Editorial Contribution by Alexandra Emanuelli.


  • 3 pounds assorted medium to large heirloom tomatoes

  • 1 teaspoon kosher salt, divided

  • 6 thick-cut bacon slices, diced

  • 2 large shallots, chopped

  • 2 garlic cloves, finely chopped (2 tsp.)

  • 6 ounces aged extra-sharp white Cheddar cheese, grated (about 1 ½ cups)

  • ½ cup mayonnaise

  • ½ cup chopped fresh basil

  • ¼ cup thinly sliced fresh chives

  • 1 tablespoon Dijon mustard

  • 1 large egg

  • Fresh basil leaves

  • Minced fresh chives

Parmesan-Buttermilk Pie Crust

  • 2 ½ cups all-purpose flour

  • 3 ounces Parmigiano-Reggiano cheese, finely shredded (about 1 packed cup)

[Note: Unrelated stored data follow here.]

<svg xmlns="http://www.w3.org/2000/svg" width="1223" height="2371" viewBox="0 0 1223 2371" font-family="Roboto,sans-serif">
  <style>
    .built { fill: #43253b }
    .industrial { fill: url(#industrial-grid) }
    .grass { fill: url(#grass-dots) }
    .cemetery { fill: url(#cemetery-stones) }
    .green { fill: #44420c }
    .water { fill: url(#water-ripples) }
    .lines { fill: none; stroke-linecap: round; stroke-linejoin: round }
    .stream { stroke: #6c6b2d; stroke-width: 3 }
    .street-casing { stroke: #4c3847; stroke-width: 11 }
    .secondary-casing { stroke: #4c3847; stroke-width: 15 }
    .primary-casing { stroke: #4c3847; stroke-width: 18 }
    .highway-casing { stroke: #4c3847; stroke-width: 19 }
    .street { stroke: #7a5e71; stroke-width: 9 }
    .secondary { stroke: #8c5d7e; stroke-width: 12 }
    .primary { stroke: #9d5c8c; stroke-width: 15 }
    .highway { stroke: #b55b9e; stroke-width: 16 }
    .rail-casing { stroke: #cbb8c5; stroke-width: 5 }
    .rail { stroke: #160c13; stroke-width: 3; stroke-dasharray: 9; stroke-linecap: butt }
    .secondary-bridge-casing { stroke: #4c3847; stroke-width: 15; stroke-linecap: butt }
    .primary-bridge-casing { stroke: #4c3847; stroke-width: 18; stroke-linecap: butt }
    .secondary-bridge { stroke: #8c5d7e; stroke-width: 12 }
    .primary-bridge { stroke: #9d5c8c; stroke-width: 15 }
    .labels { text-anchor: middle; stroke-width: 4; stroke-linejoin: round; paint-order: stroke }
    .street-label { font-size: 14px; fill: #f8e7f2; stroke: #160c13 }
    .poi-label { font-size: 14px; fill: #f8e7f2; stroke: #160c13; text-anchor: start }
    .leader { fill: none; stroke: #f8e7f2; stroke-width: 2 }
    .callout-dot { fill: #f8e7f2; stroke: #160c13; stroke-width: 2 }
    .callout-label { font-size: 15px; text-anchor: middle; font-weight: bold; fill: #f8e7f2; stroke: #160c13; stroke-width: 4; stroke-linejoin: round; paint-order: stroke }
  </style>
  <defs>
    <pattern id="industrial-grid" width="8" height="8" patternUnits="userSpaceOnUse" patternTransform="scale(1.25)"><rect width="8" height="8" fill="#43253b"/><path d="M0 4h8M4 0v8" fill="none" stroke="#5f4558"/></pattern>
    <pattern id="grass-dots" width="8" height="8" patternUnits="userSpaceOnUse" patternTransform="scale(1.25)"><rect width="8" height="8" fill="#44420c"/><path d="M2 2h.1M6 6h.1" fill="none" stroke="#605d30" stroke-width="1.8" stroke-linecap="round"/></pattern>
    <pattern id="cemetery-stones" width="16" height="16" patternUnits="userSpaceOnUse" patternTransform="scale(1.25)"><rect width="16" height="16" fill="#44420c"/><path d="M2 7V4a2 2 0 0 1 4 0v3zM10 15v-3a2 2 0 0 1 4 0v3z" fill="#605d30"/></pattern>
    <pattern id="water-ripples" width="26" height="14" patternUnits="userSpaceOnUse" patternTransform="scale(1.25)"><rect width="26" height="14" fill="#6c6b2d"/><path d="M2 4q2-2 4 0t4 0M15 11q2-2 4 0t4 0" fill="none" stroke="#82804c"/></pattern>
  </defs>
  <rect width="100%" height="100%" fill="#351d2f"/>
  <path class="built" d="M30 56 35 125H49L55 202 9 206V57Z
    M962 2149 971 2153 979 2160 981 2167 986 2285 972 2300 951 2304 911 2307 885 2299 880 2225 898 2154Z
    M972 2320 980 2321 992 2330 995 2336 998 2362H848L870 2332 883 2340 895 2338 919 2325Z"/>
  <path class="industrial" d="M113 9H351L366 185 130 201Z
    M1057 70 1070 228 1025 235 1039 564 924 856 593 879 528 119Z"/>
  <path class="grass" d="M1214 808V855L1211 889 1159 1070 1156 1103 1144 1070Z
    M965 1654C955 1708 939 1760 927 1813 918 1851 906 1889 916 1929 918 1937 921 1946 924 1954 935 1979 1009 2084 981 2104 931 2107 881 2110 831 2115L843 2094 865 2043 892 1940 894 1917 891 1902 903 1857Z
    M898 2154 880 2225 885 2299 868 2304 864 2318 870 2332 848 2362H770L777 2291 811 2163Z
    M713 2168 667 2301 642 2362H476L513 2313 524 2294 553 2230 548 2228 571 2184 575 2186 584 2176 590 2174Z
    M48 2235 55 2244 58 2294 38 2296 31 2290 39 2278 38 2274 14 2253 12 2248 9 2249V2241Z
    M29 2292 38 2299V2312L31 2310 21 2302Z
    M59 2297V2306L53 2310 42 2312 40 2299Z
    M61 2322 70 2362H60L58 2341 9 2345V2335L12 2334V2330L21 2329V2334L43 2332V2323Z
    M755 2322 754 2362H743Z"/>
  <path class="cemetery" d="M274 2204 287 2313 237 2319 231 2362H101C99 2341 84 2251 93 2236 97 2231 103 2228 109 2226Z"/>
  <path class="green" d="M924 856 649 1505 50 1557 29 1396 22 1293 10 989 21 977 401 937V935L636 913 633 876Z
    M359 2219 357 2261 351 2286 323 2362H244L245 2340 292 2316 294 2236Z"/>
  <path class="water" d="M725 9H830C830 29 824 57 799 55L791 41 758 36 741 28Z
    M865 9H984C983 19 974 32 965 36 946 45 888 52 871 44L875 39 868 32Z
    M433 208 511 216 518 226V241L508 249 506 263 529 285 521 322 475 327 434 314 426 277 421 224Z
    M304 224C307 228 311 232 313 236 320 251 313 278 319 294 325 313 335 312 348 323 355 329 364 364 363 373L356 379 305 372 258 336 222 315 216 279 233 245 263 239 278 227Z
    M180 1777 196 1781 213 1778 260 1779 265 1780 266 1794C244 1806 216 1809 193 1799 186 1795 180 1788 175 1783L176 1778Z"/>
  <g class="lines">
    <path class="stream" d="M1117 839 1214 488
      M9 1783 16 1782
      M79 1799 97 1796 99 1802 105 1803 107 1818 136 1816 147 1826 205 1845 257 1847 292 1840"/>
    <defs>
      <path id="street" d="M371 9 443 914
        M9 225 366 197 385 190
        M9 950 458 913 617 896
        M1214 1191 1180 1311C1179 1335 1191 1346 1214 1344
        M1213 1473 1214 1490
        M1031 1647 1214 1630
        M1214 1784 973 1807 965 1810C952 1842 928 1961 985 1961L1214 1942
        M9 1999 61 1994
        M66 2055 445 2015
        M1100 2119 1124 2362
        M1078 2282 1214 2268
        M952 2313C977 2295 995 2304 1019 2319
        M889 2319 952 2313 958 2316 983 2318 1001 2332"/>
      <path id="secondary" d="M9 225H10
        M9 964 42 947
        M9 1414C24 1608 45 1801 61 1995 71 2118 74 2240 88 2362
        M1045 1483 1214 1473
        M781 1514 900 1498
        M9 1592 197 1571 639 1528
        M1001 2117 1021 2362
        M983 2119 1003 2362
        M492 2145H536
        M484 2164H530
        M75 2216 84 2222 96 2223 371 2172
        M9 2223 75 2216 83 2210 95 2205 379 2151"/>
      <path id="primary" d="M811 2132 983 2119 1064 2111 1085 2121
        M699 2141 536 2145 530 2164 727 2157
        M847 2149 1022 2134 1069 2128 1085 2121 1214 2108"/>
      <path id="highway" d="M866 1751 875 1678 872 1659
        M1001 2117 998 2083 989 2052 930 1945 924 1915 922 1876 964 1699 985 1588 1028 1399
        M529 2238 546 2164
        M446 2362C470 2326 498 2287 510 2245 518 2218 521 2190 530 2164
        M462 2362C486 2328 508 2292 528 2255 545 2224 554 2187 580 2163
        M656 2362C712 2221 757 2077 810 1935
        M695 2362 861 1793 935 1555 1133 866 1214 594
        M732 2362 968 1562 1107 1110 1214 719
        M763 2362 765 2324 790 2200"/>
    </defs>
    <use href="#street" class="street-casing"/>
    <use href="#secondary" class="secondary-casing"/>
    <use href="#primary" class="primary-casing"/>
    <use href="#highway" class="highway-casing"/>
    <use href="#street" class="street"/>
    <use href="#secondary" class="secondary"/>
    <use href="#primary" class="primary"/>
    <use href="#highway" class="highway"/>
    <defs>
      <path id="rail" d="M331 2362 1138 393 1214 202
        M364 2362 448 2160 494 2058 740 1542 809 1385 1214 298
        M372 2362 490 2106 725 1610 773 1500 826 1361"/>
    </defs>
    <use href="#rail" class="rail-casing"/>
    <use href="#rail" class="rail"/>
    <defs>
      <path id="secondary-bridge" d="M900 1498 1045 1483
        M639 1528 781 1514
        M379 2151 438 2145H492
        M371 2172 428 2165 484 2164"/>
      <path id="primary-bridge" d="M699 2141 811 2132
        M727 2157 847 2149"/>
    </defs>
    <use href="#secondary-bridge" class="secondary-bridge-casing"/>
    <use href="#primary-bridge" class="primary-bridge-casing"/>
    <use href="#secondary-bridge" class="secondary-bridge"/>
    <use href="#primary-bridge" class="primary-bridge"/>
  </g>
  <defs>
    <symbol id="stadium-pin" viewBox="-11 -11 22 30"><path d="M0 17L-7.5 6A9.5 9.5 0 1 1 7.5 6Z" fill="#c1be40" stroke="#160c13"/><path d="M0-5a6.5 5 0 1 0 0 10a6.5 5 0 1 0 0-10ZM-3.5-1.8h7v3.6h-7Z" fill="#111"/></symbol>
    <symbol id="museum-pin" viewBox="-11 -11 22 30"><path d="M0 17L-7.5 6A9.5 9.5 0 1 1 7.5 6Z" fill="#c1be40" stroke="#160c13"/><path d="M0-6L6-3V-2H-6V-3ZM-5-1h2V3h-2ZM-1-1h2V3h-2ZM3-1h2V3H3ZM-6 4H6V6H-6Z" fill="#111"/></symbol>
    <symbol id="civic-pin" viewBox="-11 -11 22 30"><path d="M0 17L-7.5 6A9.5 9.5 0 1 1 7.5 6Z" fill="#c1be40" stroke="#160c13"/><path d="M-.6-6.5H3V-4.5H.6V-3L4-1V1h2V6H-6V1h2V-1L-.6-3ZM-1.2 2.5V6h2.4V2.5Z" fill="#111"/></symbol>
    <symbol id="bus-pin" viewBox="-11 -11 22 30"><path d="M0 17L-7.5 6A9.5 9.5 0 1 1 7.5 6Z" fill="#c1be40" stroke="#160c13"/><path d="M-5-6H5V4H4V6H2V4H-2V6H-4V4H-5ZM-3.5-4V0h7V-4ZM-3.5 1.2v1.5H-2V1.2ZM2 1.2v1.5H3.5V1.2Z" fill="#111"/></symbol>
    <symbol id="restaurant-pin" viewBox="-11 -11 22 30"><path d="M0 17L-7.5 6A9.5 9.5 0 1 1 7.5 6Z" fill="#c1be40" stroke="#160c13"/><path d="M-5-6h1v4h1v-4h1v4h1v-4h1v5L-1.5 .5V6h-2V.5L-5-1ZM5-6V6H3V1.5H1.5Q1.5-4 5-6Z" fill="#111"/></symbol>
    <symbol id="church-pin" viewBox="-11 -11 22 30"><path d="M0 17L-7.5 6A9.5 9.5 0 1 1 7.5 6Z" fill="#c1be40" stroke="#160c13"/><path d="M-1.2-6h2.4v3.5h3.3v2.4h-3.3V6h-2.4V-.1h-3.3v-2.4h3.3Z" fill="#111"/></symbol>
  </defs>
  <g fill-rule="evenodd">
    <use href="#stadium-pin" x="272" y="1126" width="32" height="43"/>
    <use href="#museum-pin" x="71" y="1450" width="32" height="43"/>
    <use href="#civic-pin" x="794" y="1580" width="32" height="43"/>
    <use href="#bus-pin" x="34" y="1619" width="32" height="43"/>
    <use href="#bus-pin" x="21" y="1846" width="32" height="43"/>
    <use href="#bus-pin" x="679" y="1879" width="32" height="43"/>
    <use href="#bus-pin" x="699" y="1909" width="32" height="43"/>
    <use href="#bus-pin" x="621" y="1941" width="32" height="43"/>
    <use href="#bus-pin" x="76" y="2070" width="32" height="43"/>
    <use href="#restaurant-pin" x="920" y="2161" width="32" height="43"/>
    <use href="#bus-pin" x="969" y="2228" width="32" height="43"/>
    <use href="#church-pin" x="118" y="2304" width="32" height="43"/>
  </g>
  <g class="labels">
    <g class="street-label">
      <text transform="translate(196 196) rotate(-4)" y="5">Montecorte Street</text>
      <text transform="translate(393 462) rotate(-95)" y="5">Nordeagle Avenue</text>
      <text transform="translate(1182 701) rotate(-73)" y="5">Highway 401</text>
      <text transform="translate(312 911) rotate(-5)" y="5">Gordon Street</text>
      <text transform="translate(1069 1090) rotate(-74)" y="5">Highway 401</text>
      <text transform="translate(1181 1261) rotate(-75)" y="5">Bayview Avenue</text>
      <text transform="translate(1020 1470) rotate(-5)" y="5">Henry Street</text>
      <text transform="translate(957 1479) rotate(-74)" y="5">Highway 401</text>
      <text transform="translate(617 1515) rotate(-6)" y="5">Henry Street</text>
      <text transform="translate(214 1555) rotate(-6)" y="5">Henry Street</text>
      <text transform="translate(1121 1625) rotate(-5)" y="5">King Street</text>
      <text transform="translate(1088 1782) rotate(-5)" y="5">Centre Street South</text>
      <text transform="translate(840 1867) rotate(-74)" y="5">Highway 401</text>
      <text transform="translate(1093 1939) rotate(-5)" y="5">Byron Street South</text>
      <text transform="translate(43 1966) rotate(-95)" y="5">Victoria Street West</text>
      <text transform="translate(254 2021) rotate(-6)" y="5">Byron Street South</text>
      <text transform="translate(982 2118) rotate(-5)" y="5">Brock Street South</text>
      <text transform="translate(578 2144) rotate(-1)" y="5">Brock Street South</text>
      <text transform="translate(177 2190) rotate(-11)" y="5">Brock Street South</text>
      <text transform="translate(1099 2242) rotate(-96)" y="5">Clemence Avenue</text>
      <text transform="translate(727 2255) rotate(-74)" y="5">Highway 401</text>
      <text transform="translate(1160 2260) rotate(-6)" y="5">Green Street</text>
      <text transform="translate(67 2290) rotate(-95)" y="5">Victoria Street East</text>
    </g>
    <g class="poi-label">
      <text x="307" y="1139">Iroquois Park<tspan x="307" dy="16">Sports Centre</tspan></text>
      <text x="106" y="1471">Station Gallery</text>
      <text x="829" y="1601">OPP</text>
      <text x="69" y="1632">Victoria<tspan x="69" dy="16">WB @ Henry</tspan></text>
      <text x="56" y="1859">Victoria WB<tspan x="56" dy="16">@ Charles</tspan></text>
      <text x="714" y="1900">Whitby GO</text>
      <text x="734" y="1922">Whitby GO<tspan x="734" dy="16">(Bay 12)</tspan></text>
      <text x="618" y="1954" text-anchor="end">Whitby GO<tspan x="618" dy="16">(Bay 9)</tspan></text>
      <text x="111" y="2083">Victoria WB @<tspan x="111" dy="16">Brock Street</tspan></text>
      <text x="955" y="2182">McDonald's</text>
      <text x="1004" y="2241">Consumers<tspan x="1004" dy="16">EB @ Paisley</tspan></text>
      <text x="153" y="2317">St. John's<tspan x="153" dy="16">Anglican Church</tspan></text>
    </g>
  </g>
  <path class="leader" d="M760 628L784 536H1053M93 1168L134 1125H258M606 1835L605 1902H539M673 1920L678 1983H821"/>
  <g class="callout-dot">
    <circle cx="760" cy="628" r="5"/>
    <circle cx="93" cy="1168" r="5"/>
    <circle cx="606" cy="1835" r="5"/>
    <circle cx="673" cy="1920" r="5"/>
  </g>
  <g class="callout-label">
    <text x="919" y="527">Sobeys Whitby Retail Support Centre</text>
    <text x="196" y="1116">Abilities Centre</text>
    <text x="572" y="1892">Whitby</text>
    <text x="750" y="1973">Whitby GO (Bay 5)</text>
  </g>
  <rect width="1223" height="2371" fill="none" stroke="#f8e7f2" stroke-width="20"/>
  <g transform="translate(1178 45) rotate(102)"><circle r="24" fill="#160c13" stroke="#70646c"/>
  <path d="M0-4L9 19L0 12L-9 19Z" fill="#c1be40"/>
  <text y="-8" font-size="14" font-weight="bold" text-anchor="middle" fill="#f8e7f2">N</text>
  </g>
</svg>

  • ½ teaspoon kosher salt

  • ¼ teaspoon black pepper

  • ¾ cup cold unsalted butter, cubed

  • ¼ cup cold solid vegetable shortening, cubed

  • 6 tablespoons buttermilk


  1. Preheat oven to 400°F. Cut tomatoes into ½-inch-thick slices. Place about 7 or 8 slices (enough to cover top of pie) on a baking sheet lined with paper towels, and sprinkle with ¼ teaspoon of the salt. Cover with additional paper towels, and reserve.

  2. Arrange remaining tomatoes in a single layer on a lightly greased wire rack set on a large baking sheet. Sprinkle with ½ teaspoon of the salt. Bake in preheated oven until wilted and slightly dried out, 40 to 45 minutes. Cool completely, about 1 hour.

  3. Make Parmesan-Buttermilk Pie Crust. Instructions are below.

  4. While pie crust cools, cook bacon in a skillet over medium-high until fat is beginning to render, 4 to 5 minutes. Add chopped shallots, and cook until bacon is crisp and shallots are caramelized, 6 to 7 more minutes. Stir in garlic; cook until fragrant, about 1 minute. Using a slotted spoon, transfer bacon mixture to a plate lined with paper towels to drain. Cool 20 minutes.

  5. Stir together cheese, mayonnaise, basil, chives, Dijon, and egg until combined. Sprinkle with pepper and remaining ¼ teaspoon salt. Fold in bacon mixture.

  6. Gently spread a third of cheese mixture onto cooled Parmesan-Buttermilk Crust; layer with half of the roasted tomato slices in slightly overlapping pattern. Spread another third of cheese mixture on top of tomato slices. Repeat with remaining roasted tomato slices and cheese mixture. Top with reserved sliced fresh tomatoes, pressing filling gently into crust. Shield edges of pie with aluminum foil.

  7. Bake in preheated oven until filling is set, 40 to 45 minutes. Transfer to a wire rack, and let stand 1 hour before serving. Sprinkle with basil and chives.

Instructions for Parmesan-Buttermilk Pie Crust

  1. Pulse flour, cheese, 1/2 teaspoon salt, and 1/4 teaspoon pepper in food processor until combined. Add butter and shortening. Pulse until butter and shortening are pea size pieces, about 5 times. Drizzle in buttermilk processing until dough begins to just come together. Gather and lightly knead dough into a ball on a large piece of plastic wrap; flatten into disk and wrap tightly. Chill at least 2 hours or up to 2 days.

  2. Preheat oven to 400°F. Roll dough on a floured surface into a 15- to 16-inch circle about 1/3 inch thick. Transfer to a 9-inch deep dish pie plate. Trim edges leaving a 1-inch overhang. Fold edges under and crimp. Freeze dough at least 20 minutes.

  3. Line piecrust with parchment paper, and fill with pie weights or dried beans. Bake at 400°F 20 minutes. Remove parchment and weights and bake until edges are golden and bottom of crust is set, about 8 more minutes. Cool completely, about 30 minutes.


Whether using store-bought or homemade dough, don't forget to blind-bake the crust (bake it a bit on its own) before adding the filling. This extra step will keep the crust from turning soggy as the pie bakes.